Merci Patricia pour ce billet.
En lisant Paul Lazarfeld, je ne peux qu'être d'accord avec le Nota! Il me semble que si on lit simplement sur un mode "perceptif" (rapide, sensible, sans analyse) on peut penser "je le savais"; mais à relire, non, du style: les Noirs du Sud préféraient les officiers blancs du Sud plus habitués à interragir avec eux!!!!
Je pense qu'il ne faut jamais oublier de penser! Non
Tu n'as pas tort dans ta démarche. Et effectivement, quoique l'on fasse, il faut aussi penser que le contraire existe. Il suffit pour cela de recueillir tous nos dictons. Ils ont tous leur contraire exact. Comme si cela nous protégeait des erreurs.
Nous suivons notre "bon sens", mais en fait, nous nous leurrons chaque fois. Nous rencontrons ce phénomène de manière très forte en psychologie sociale, où le résultat de nos expériences est souvent intérprété de la sorte. Pourtant, contrairement au "bon sens", nous avons protégé notre recherche et donc on obtient des résultats pas toujours attendu, mais qui trouvera toujours quelqu'un qui l'aura prévu.
Cela n'appartient-il pas également au fait des croyances qui sont en chacun de nous, de notre éducation mais aussi de la façon dont un groupe a la capacité de s'adapter ou pas, de se faire manipuler ou pas, sans compter comme tu le dis sur tout l'inné et l'acquis qui nous prédisposent... Au final, tout cela est très positif : chacun fonctionne de manière unique, ce qui crée la richesse et la diversité humaine...
"La seule chose que je sais, c'est que je ne sais rien" Socrate
Lorsque nous jugeons, nous faisons référence à nos croyances (culture, connaissances, etc.). Dans ce phénomène, nous allons prendre les éléments puis le résultat. Nous procédons alors à un raisonnement inversé. Au lieu de déduire à partir des prémisses le résultat, nous comparons le résultat aux prémisses et remontons jusqu'à trouver les éléments qui ont été pris en compte pour obtenir le résultat. Par conséquent, nous estimons que c'était évident, parce que nous avons la solution (bonne ou mauvaise, peu importe).

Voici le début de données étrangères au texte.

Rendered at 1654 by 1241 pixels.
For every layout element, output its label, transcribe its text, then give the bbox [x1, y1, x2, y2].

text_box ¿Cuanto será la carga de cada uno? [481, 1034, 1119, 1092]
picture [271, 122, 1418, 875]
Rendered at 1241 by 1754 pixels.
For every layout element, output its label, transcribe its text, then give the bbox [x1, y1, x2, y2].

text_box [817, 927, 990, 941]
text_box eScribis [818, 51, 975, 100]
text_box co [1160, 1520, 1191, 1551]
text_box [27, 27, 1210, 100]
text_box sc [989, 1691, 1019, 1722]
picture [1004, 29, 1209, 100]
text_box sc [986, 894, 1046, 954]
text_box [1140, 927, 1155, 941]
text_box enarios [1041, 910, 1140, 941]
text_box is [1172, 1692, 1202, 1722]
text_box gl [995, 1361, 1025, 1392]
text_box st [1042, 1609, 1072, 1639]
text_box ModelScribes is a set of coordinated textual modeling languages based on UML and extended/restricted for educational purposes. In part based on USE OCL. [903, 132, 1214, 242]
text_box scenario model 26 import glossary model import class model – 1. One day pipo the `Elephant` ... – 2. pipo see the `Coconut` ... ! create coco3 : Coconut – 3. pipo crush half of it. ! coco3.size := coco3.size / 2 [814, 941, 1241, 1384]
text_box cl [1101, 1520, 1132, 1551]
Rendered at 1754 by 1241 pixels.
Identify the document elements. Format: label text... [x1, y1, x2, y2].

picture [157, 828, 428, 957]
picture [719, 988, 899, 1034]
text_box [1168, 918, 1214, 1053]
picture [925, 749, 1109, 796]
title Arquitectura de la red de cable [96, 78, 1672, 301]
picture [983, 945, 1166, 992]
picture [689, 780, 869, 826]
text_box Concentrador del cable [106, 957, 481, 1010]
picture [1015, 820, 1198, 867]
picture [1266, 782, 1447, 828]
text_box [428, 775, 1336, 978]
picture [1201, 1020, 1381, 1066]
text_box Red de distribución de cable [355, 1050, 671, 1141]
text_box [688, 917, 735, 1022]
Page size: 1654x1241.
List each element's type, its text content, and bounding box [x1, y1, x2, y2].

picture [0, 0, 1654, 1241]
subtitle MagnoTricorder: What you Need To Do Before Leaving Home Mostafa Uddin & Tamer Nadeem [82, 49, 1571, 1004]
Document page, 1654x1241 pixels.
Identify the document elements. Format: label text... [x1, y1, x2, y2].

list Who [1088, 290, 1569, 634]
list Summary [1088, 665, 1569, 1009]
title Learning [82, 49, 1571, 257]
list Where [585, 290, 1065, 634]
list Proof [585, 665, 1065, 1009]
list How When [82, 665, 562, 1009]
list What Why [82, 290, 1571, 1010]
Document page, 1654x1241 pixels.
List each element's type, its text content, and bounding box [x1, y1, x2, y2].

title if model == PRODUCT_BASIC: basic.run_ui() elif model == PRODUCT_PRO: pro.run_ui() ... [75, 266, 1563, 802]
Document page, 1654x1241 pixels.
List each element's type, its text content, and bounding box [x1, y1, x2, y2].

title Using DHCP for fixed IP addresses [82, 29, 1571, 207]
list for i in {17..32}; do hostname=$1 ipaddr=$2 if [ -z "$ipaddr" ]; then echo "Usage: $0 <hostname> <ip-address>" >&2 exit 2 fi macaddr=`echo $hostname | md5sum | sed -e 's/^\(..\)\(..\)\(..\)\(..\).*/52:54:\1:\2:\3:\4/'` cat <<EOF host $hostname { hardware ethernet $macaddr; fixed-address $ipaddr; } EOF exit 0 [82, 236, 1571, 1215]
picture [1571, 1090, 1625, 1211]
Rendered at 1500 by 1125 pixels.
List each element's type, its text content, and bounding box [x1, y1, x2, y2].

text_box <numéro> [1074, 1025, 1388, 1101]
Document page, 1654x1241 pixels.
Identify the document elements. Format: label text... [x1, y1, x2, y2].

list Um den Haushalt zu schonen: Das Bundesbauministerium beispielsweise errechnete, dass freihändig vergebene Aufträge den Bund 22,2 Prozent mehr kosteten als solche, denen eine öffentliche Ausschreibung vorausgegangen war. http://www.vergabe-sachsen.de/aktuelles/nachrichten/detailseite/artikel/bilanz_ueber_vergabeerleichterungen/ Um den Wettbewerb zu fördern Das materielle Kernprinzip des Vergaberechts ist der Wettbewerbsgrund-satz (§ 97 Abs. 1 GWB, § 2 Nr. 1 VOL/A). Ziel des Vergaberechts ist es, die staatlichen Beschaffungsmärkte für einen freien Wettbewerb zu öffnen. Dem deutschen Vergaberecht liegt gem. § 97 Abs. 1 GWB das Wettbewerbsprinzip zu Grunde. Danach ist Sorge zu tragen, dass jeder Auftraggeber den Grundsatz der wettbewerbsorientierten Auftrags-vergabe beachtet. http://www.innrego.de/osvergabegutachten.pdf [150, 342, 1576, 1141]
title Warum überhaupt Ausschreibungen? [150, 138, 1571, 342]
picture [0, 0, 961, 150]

Effectivement, Sylve, notre savoir va guider nos réflexions et nous conduire à la différence individuelle. Mais nous fonctionnons tous de la même manière, nous utilisons les mêmes procédés de raisonnement et de déduction. Durkheim, fondateur de la sociologie, avait placé ces lois dans les "faits" qui réunit des groupes, et les a appelé "représentations collectives". La psychologie sociale montre qu'au-delà des faits, il y a des processus qui règlent nos comportements. Ce sont ces flux invisibles qui nous conduisent à certains comportements ou pas.